BEGIN RECORDS FOR THE TASK
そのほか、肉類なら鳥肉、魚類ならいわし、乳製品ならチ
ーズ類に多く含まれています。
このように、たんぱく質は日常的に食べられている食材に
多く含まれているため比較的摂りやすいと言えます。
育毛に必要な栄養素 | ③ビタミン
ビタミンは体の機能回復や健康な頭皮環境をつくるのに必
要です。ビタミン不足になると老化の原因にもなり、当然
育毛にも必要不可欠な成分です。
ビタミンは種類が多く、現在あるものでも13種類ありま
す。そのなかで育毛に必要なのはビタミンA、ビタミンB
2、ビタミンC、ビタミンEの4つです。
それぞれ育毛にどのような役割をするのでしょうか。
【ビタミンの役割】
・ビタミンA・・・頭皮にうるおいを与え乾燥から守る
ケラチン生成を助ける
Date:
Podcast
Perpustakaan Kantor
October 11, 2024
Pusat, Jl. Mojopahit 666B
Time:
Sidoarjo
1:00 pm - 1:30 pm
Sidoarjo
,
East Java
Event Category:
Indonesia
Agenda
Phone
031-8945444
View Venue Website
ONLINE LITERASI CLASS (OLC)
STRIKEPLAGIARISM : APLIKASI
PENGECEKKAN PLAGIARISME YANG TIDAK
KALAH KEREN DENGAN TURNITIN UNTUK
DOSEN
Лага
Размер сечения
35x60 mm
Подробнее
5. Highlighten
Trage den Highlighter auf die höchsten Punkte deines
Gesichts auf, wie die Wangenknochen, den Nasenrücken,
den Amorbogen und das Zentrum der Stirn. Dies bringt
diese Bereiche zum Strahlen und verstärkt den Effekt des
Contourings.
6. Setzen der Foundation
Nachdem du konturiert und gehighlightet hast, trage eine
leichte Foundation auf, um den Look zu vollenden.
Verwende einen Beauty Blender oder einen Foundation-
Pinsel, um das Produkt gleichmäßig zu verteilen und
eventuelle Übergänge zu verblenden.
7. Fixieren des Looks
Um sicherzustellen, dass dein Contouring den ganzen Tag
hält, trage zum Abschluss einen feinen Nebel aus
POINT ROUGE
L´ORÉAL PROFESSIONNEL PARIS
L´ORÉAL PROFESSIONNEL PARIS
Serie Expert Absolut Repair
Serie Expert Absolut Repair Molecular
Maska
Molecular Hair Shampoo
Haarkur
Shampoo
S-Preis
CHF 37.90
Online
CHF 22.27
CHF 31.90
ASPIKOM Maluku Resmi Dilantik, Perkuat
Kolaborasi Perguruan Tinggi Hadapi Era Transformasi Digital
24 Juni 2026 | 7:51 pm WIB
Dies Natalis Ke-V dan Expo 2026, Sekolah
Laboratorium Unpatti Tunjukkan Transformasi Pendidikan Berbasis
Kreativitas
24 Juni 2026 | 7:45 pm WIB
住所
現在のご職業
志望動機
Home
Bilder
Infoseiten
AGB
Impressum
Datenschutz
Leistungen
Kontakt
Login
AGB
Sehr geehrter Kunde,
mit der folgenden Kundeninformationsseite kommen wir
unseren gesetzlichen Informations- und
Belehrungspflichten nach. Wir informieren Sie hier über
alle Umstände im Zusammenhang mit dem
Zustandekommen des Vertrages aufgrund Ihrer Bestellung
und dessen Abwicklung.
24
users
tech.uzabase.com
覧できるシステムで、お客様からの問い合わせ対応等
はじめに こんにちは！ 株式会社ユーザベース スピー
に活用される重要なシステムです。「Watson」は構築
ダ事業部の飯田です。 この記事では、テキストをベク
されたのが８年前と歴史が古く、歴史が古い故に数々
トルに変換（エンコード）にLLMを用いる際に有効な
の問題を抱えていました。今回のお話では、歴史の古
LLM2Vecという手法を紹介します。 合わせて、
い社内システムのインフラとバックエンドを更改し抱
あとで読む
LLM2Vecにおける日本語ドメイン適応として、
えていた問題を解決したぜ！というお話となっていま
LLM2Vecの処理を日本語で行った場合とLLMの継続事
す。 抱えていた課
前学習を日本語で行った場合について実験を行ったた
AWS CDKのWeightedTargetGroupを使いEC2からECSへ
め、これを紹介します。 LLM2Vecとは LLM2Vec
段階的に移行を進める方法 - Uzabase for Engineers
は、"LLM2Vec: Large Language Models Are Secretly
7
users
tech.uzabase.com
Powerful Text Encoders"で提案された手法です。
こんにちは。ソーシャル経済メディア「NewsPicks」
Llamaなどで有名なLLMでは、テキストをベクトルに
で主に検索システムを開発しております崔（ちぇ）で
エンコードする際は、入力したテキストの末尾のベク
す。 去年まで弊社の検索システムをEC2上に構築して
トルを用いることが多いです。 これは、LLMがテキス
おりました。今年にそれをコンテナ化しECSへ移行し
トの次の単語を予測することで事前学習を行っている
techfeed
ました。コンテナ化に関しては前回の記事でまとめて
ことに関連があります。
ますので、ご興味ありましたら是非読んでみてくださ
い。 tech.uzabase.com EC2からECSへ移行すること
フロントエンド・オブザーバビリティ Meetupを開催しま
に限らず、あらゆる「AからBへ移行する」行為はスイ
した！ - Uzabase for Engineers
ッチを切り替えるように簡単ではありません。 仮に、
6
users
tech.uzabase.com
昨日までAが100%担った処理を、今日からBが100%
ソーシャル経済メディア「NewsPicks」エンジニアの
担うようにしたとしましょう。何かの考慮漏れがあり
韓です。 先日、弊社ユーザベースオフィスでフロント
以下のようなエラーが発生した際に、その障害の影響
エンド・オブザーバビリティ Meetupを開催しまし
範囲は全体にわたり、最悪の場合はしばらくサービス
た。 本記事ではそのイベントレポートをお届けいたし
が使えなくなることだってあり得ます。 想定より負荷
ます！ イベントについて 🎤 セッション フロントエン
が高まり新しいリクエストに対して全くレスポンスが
END RECORDS FOR THE TASK
WORK REQUIRED
Go through the entries above and reproduce each one exactly.

SOLUTION TO THE EXERCISE
そのほか、肉類なら鳥肉、魚類ならいわし、乳製品ならチ
ーズ類に多く含まれています。
このように、たんぱく質は日常的に食べられている食材に
多く含まれているため比較的摂りやすいと言えます。
育毛に必要な栄養素 | ③ビタミン
ビタミンは体の機能回復や健康な頭皮環境をつくるのに必
要です。ビタミン不足になると老化の原因にもなり、当然
育毛にも必要不可欠な成分です。
ビタミンは種類が多く、現在あるものでも13種類ありま
す。そのなかで育毛に必要なのはビタミンA、ビタミンB
2、ビタミンC、ビタミンEの4つです。
それぞれ育毛にどのような役割をするのでしょうか。
【ビタミンの役割】
・ビタミンA・・・頭皮にうるおいを与え乾燥から守る
ケラチン生成を助ける
Date:
Podcast
Perpustakaan Kantor
October 11, 2024
Pusat, Jl. Mojopahit 666B
Time:
Sidoarjo
1:00 pm - 1:30 pm
Sidoarjo
,
East Java
Event Category:
Indonesia
Agenda
Phone
031-8945444
View Venue Website
ONLINE LITERASI CLASS (OLC)
STRIKEPLAGIARISM : APLIKASI
PENGECEKKAN PLAGIARISME YANG TIDAK
KALAH KEREN DENGAN TURNITIN UNTUK
DOSEN
Лага
Размер сечения
35x60 mm
Подробнее
5. Highlighten
Trage den Highlighter auf die höchsten Punkte deines
Gesichts auf, wie die Wangenknochen, den Nasenrücken,
den Amorbogen und das Zentrum der Stirn. Dies bringt
diese Bereiche zum Strahlen und verstärkt den Effekt des
Contourings.
6. Setzen der Foundation
Nachdem du konturiert und gehighlightet hast, trage eine
leichte Foundation auf, um den Look zu vollenden.
Verwende einen Beauty Blender oder einen Foundation-
Pinsel, um das Produkt gleichmäßig zu verteilen und
eventuelle Übergänge zu verblenden.
7. Fixieren des Looks
Um sicherzustellen, dass dein Contouring den ganzen Tag
hält, trage zum Abschluss einen feinen Nebel aus
POINT ROUGE
L´ORÉAL PROFESSIONNEL PARIS
L´ORÉAL PROFESSIONNEL PARIS
Serie Expert Absolut Repair
Serie Expert Absolut Repair Molecular
Maska
Molecular Hair Shampoo
Haarkur
Shampoo
S-Preis
CHF 37.90
Online
CHF 22.27
CHF 31.90
ASPIKOM Maluku Resmi Dilantik, Perkuat
Kolaborasi Perguruan Tinggi Hadapi Era Transformasi Digital
24 Juni 2026 | 7:51 pm WIB
Dies Natalis Ke-V dan Expo 2026, Sekolah
Laboratorium Unpatti Tunjukkan Transformasi Pendidikan Berbasis
Kreativitas
24 Juni 2026 | 7:45 pm WIB
住所
現在のご職業
志望動機
Home
Bilder
Infoseiten
AGB
Impressum
Datenschutz
Leistungen
Kontakt
Login
AGB
Sehr geehrter Kunde,
mit der folgenden Kundeninformationsseite kommen wir
unseren gesetzlichen Informations- und
Belehrungspflichten nach. Wir informieren Sie hier über
alle Umstände im Zusammenhang mit dem
Zustandekommen des Vertrages aufgrund Ihrer Bestellung
und dessen Abwicklung.
24
users
tech.uzabase.com
覧できるシステムで、お客様からの問い合わせ対応等
はじめに こんにちは！ 株式会社ユーザベース スピー
に活用される重要なシステムです。「Watson」は構築
ダ事業部の飯田です。 この記事では、テキストをベク
されたのが８年前と歴史が古く、歴史が古い故に数々
トルに変換（エンコード）にLLMを用いる際に有効な
の問題を抱えていました。今回のお話では、歴史の古
LLM2Vecという手法を紹介します。 合わせて、
い社内システムのインフラとバックエンドを更改し抱
あとで読む
LLM2Vecにおける日本語ドメイン適応として、
えていた問題を解決したぜ！というお話となっていま
LLM2Vecの処理を日本語で行った場合とLLMの継続事
す。 抱えていた課
前学習を日本語で行った場合について実験を行ったた
AWS CDKのWeightedTargetGroupを使いEC2からECSへ
め、これを紹介します。 LLM2Vecとは LLM2Vec
段階的に移行を進める方法 - Uzabase for Engineers
は、"LLM2Vec: Large Language Models Are Secretly
7
users
tech.uzabase.com
Powerful Text Encoders"で提案された手法です。
こんにちは。ソーシャル経済メディア「NewsPicks」
Llamaなどで有名なLLMでは、テキストをベクトルに
で主に検索システムを開発しております崔（ちぇ）で
エンコードする際は、入力したテキストの末尾のベク
す。 去年まで弊社の検索システムをEC2上に構築して
トルを用いることが多いです。 これは、LLMがテキス
おりました。今年にそれをコンテナ化しECSへ移行し
トの次の単語を予測することで事前学習を行っている
techfeed
ました。コンテナ化に関しては前回の記事でまとめて
ことに関連があります。
ますので、ご興味ありましたら是非読んでみてくださ
い。 tech.uzabase.com EC2からECSへ移行すること
フロントエンド・オブザーバビリティ Meetupを開催しま
に限らず、あらゆる「AからBへ移行する」行為はスイ
した！ - Uzabase for Engineers
ッチを切り替えるように簡単ではありません。 仮に、
6
users
tech.uzabase.com
昨日までAが100%担った処理を、今日からBが100%
ソーシャル経済メディア「NewsPicks」エンジニアの
担うようにしたとしましょう。何かの考慮漏れがあり
韓です。 先日、弊社ユーザベースオフィスでフロント
以下のようなエラーが発生した際に、その障害の影響
エンド・オブザーバビリティ Meetupを開催しまし
範囲は全体にわたり、最悪の場合はしばらくサービス
た。 本記事ではそのイベントレポートをお届けいたし
が使えなくなることだってあり得ます。 想定より負荷
ます！ イベントについて 🎤 セッション フロントエン
が高まり新しいリクエストに対して全くレスポンスが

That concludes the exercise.